01/08/2011 - 0:00
Homem de raiz: “Sou mesmo um caboclo sertanejo que acabou no meio deste turbilhão chamado São Paulo”
O Bar da Dona Onça, na capital paulista, exibe em suas paredes enormes painéis com fotos de cidades de espírito boêmio, como Nova York, Londres e Paris. Apesar do ambiente cosmopolita, os habitués do Dona Onça não estão lá por interesse na gastronomia internacional. Eles querem, mesmo, é degustar pratos da tradição caipira do interior de São Paulo e adjacências, como uma rabada de panela de pressão com polenta mole ou um stinco (canela) de leitoa caipira, acompanhada de feijão tropeiro.
O cardápio talvez seja a principal contribuição de um dos sócios do lugar, o falante Júlio César de Toledo Piza, nascido em Araraquara (SP) e dono de duas fazendas em Mato Grosso do Sul. Toledo Piza divide muito bem, segundo ele mesmo, as tarefas do dia a dia com seus parceiros, Janaína e Jefferson Rueda. Enquanto o casal de chefs comanda as panelas na cozinha, Toledo Piza fica com os clientes no salão do bar instalado no sinuoso edifício Copan, um símbolo da moderna arquitetura de São Paulo, construído na década de 1950. Contador contumaz de histórias, Piza é capaz de relatar um “causo” atrás do outro, numa prosa infindável. “É um feiticeiro das palavras, o charme em pessoa”, diz a sócia Janaína, 37 anos.
Toledo Piza, 72 anos, tem um currículo extenso na vida empresarial. Trabalhou por dez anos na Datamec, empresa de processamento de dados, foi presidente da BM&F (hoje BMF&Bovespa), entre 1985 e 1991, e também se tornou pecuarista ao comprar há 15 anos as fazendas Furna do Bálsamo, em Paranaíba, e outra em Inocência, que batizou de Dona Onça, distantes 700 quilômetros de São Paulo. “Antigamente fazia esse trajeto até duas vezes por mês”, diz. “Hoje estou mais calmo. Vou só quando acho necessário.”
Nos 1.440 hectares das duas fazendas, Toledo Piza faz engorda de gado anelorado. São 1.150 hectares de pastagens, de onde sai uma média de dois mil animais por ano para ser abatidos. “Faço uma pecuária básica, em uma terra fértil.” Segundo ele, embora não seja lá uma das atividades mais rentáveis, criar bois tem seus atrativos.
“A vantagem é a liquidez, pois posso vender os animais a qualquer momento”, afirma. Ser invernista, nome que se dá a quem se especializa na engorda do gado, não foi a primeira investida de Toledo Piza no agronegócio. Sua primeira fazenda foi adquirida em 1965, em Cajuru (SP), para cultivar café e criar vaca leiteira. “Cheguei a produzir leite, mas fiquei desiludido, mesmo, foi com o café”, diz. A propriedade pequena, com área de apenas 300 hectares, não lhe permitia investimentos mais ousados.

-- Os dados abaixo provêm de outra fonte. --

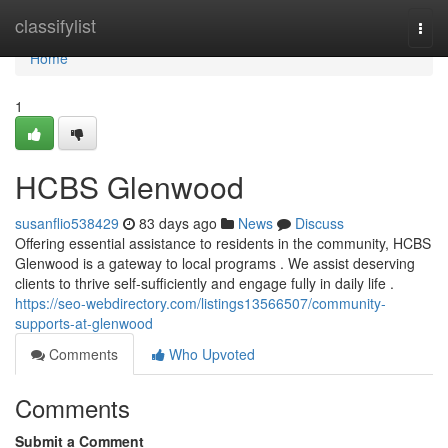
Home
classifylist
Togg
navi
Home
1
HCBS Glenwood
susanflio538429
83 days ago
News
Discuss
Offering essential assistance to residents in the community, HCBS
Glenwood is a gateway to local programs . We assist deserving
clients to thrive self-sufficiently and engage fully in daily life .
https://seo-webdirectory.com/listings13566507/community-
supports-at-glenwood
Comments
Who Upvoted
Comments
Submit a Comment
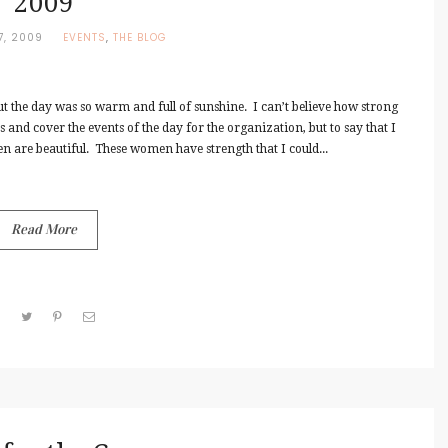
2009
7, 2009
EVENTS
,
THE BLOG
ut the day was so warm and full of sunshine. I can’t believe how strong
and cover the events of the day for the organization, but to say that I
en are beautiful. These women have strength that I could...
Read More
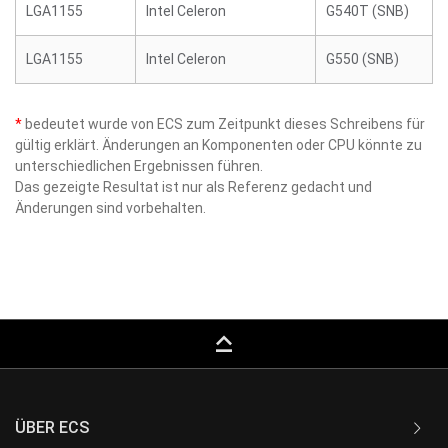
LGA1155
Intel Celeron
G540T (SNB)
LGA1155
Intel Celeron
G550 (SNB)
*
bedeutet wurde von ECS zum Zeitpunkt dieses Schreibens für
gültig erklärt. Änderungen an Komponenten oder CPU könnte zu
unterschiedlichen Ergebnissen führen.
Das gezeigte Resultat ist nur als Referenz gedacht und
Änderungen sind vorbehalten.
keyboard_capslock
ÜBER ECS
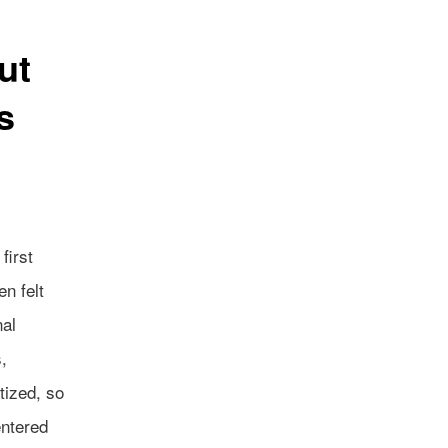
ut
s
first
n felt
nal
,
tized, so
entered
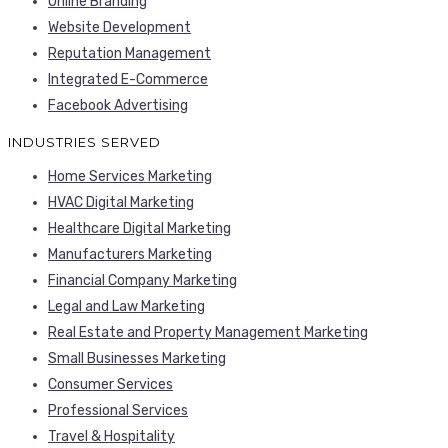
Online Branding
Website Development
Reputation Management
Integrated E-Commerce
Facebook Advertising
INDUSTRIES SERVED
Home Services Marketing
HVAC Digital Marketing
Healthcare Digital Marketing
Manufacturers Marketing
Financial Company Marketing
Legal and Law Marketing
Real Estate and Property Management Marketing
Small Businesses Marketing
Consumer Services
Professional Services
Travel & Hospitality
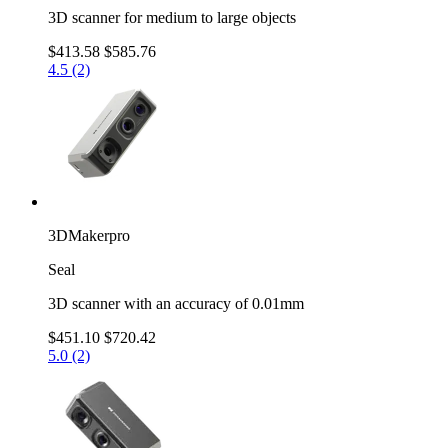
3D scanner for medium to large objects
$413.58
$585.76
4.5 (2)
3DMakerpro
Seal
3D scanner with an accuracy of 0.01mm
$451.10
$720.42
5.0 (2)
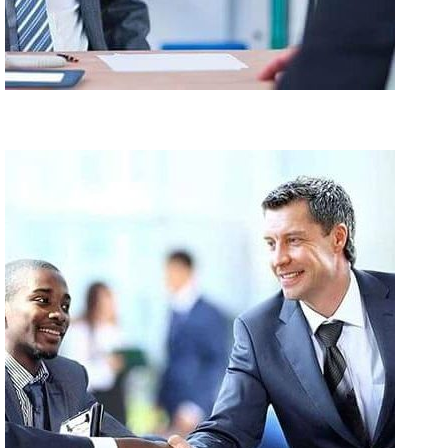
Suscipit Ligula Toie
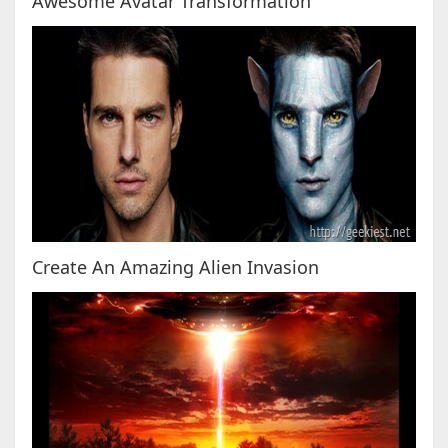
Awesome Avatar Transformation
Create An Amazing Alien Invasion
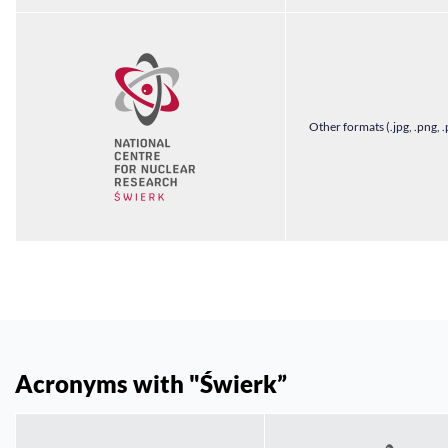
Other formats (.jpg, .png, .
Acronyms with "Świerk”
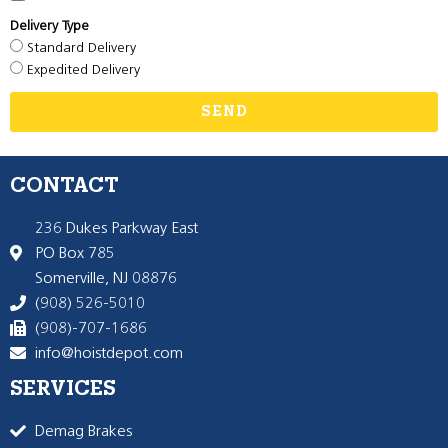
Delivery Type
Standard Delivery
Expedited Delivery
SEND
CONTACT
236 Dukes Parkway East
PO Box 785
Somerville, NJ 08876
(908) 526-5010
(908)-707-1686
info@hoistdepot.com
SERVICES
Demag Brakes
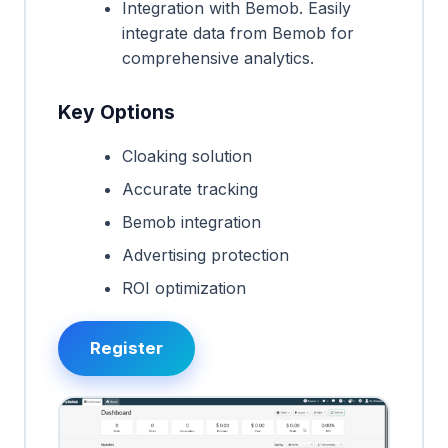
Integration with Bemob. Easily
integrate data from Bemob for
comprehensive analytics.
Key Options
Cloaking solution
Accurate tracking
Bemob integration
Advertising protection
ROI optimization
Register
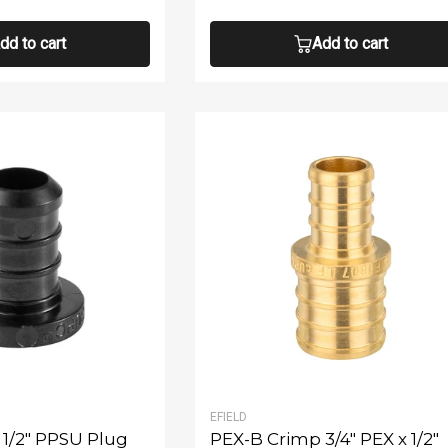
dd to cart
Add to cart
EFIELD
1/2" PPSU Plug
PEX-B Crimp 3/4" PEX x 1/2"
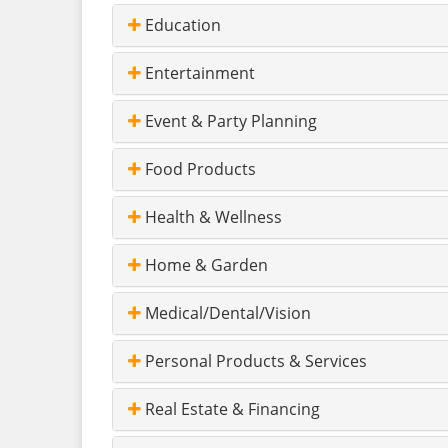
Education
Entertainment
Event & Party Planning
Food Products
Health & Wellness
Home & Garden
Medical/Dental/Vision
Personal Products & Services
Real Estate & Financing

Com a expansão da cana-de-açúcar em São Paulo, Toledo Piza comprou e vendeu várias fazendas, sempre se desfazendo de uma menor para comprar uma área maior.
O gosto pelas coisas da terra vem de menino, em Araraquara. Sua mãe era professora na antiga Fazenda dos Ingleses, hoje propriedade dos herdeiros do empresário João Moreira Salles, irmão do banqueiro e embaixador Walter Moreira Salles. “Sou mesmo um caipira, caboclo e sertanejo que acabou no meio deste turbilhão chamado São Paulo, a capital da solidão”, diz. Para ele, o desejo de não se distanciar de suas raízes é que o leva ao campo. Toledo Piza diz que as suas fazendas nunca lhe deram trabalho que o desanimasse. Aliás, não desanimar, para ele, é característica de quem lida com a terra.
Ao longo de sua vida, ele considera emblemático, para descrever as atribulações da agropecuária no País, o que ocorreu no período em que esteve no comando da bolsa de mercadorias. “Na época dos vários planos econômicos, executados na década de 1980, para segurar a inflação, o governo determinou que os preços das commodities na bolsa só poderiam cair”, diz. Para ele, esse tipo de história, sobretudo em tempos de commodities agrícolas em alta, cabe apenas em mesa de bar. De preferência, entre um caldinho de feijão e uma porção de aipim frito.